Macan Putih mengaum lagi, tubuhnya bergetar, tenaga dalam memenuhi seluruh tubuh, badan yang penuh luka berubah keras bak baja. Ia menargetkan tiang penyangga dari kayu dan menghantamnya!

Boom!

Semua orang di penjara merasa tubuh mereka limbung, saat sadar, tiang penyangga besar perlahan tumbang! Jia Jingzhong ketakutan, tiang besar seperti langit jatuh menindihnya. Brak! Pembatas lantai dua hancur tertimpa tiang, Jia Jingzhong terus mundur, ketika tubuhnya berhenti, punggungnya sudah menempel ke dinding, bayangan besar mendekat cepat, tak ada tempat untuk mundur lagi, Jia Jingzhong terjatuh lemas di tanah.
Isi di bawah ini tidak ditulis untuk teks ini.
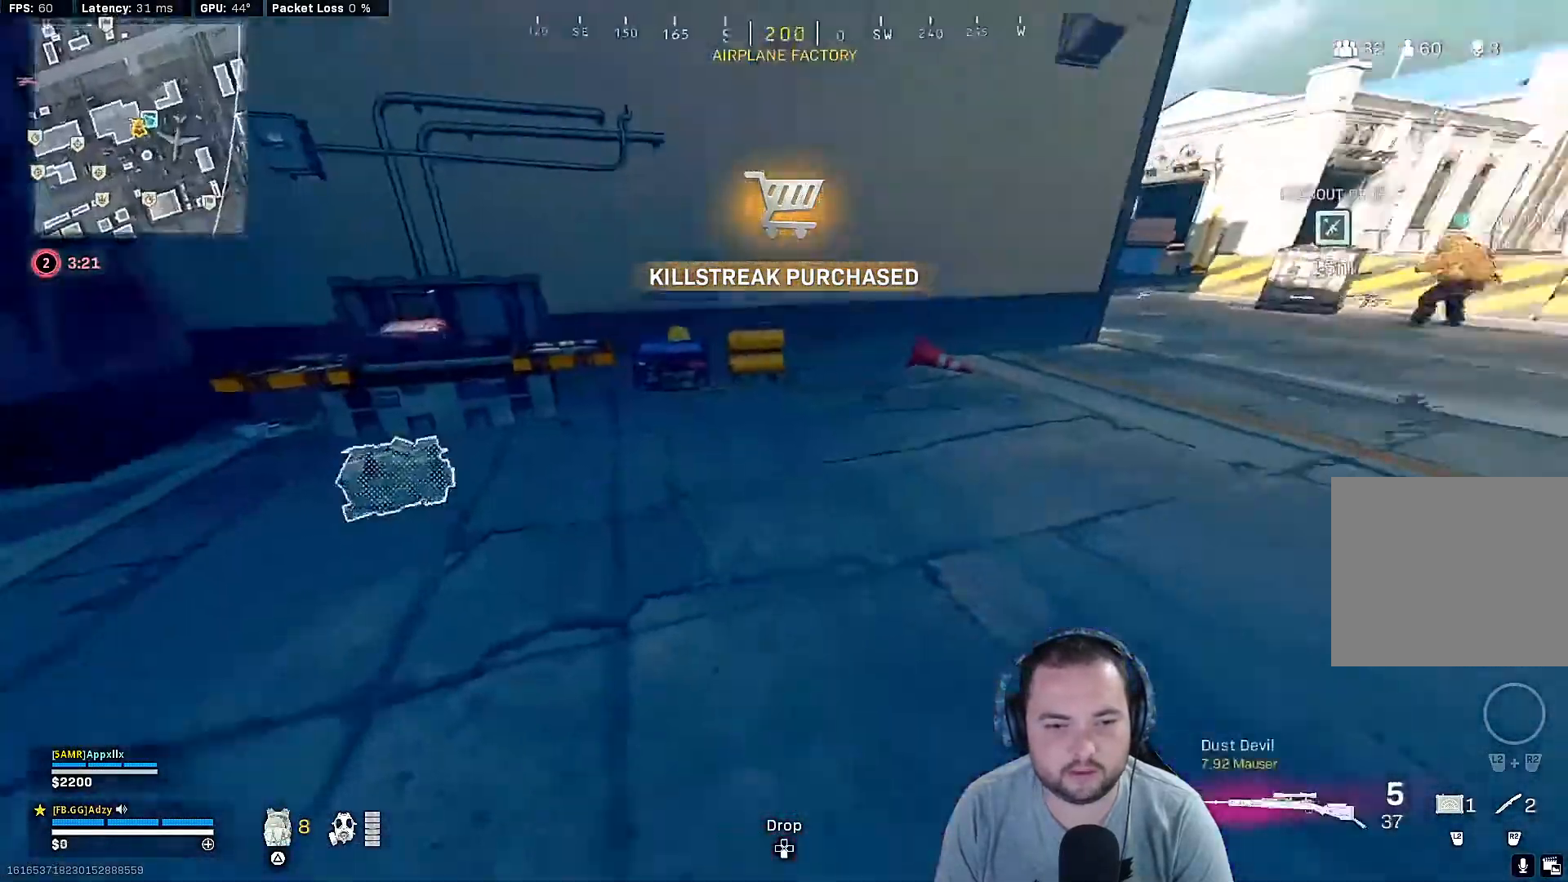
Gameplay with a controller (PlayStation layout); each line is a JSON object with the inputs held at the frame after it. "events" lists button and stick changes between this image and that frame as [ms after this image, input, new state], when the widget could be followed in between.
{"buttons": [], "left_stick": "right", "right_stick": "right", "events": [[33, "left_stick", "up-right"], [100, "TRIANGLE", "down"], [200, "TRIANGLE", "up"], [200, "right_stick", "center"], [400, "left_stick", "right"], [400, "right_stick", "right"]]}
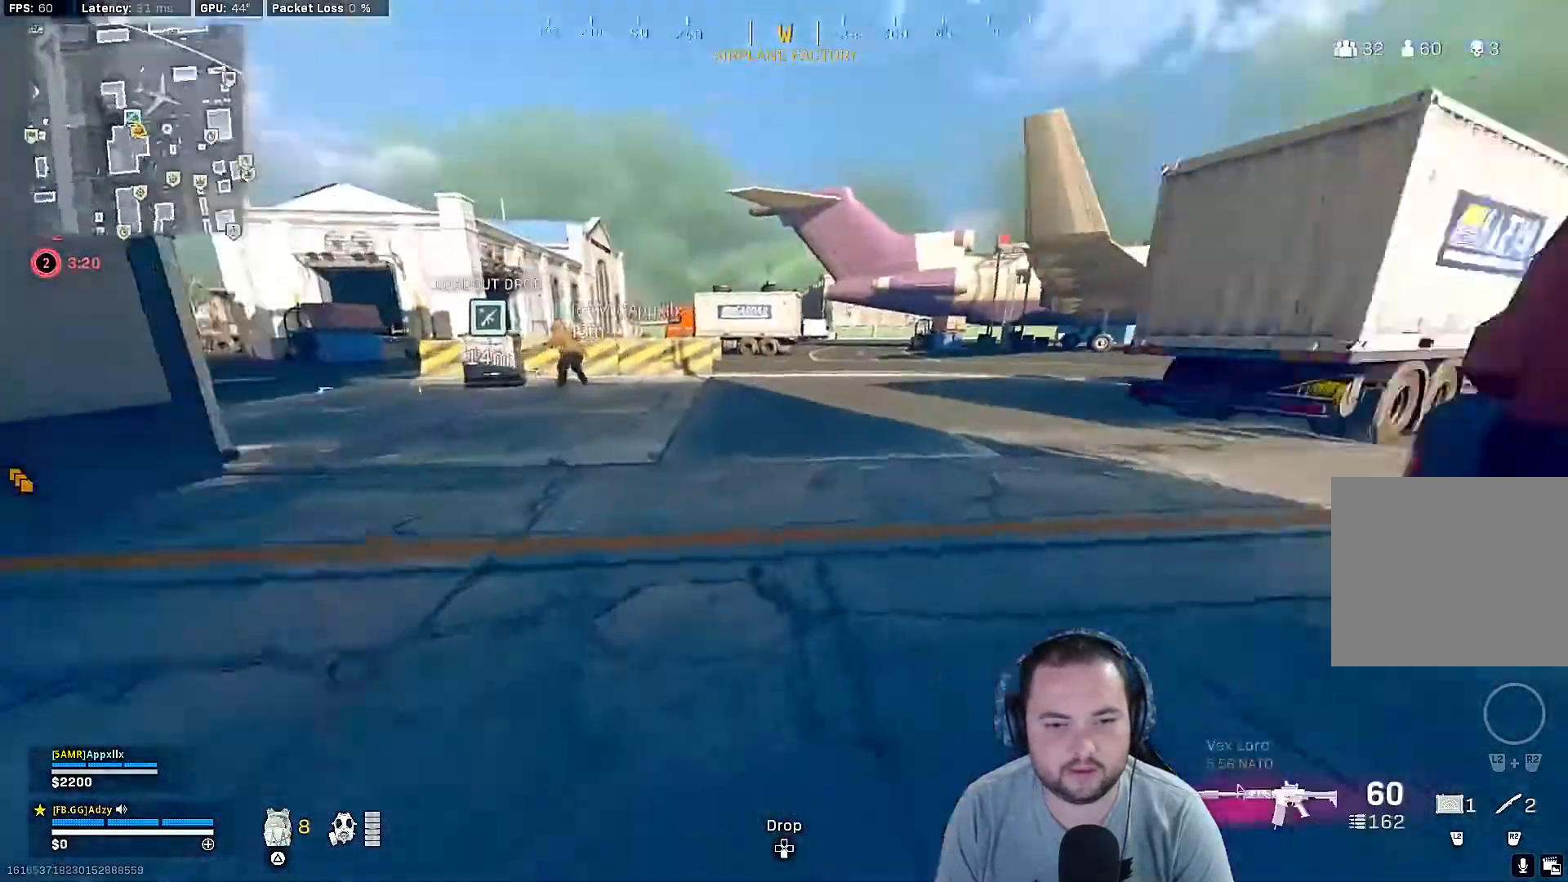
{"buttons": ["CROSS"], "left_stick": "up", "right_stick": "left", "events": [[100, "left_stick", "up"], [100, "right_stick", "center"], [200, "right_stick", "left"], [433, "CROSS", "down"]]}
Boom! Bangunan penjara Pengawal Jubah Sutra memang kokoh, tiang penyangga tertahan lantai dua, Jia Jingzhong memandang tiang besar yang hampir menyentuh hidungnya. Belum sempat bersyukur selamat, terdengar suara langkah keras, Macan Putih menggunakan tiang di lantai dua sebagai jembatan, menerjang ke arahnya.

“Anjing kasim! Siapkan nyawamu!” Pedang baja di tangan Macan Putih berkilau tajam, tanda tenaga dalam yang maksimal, tebasan kali ini lebih ganas dan mematikan daripada saat melawan Burung Hitam!